Action item: Return every line of the entries below word for word, but leave the pictures out.

***** Data for this exercise

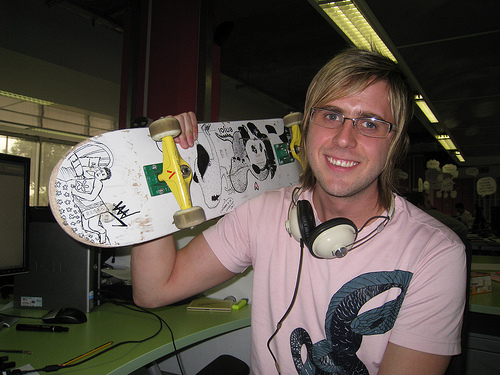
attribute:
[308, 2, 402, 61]
lights — florescent, fluorescent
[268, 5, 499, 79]
ceiling — part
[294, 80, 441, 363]
man — smiling, blonde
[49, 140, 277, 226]
skateboard — white, bottom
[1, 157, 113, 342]
computer — equipment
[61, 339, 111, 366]
pencil — yellow, sharpened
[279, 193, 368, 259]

**********

Result for this exercise:
attribute:
[308, 2, 402, 61]
lights — florescent, fluorescent
[268, 5, 499, 79]
ceiling — part
[294, 80, 441, 363]
man — smiling, blonde
[49, 140, 277, 226]
skateboard — white, bottom
[1, 157, 113, 342]
computer — equipment
[61, 339, 111, 366]
pencil — yellow, sharpened
[279, 193, 368, 259]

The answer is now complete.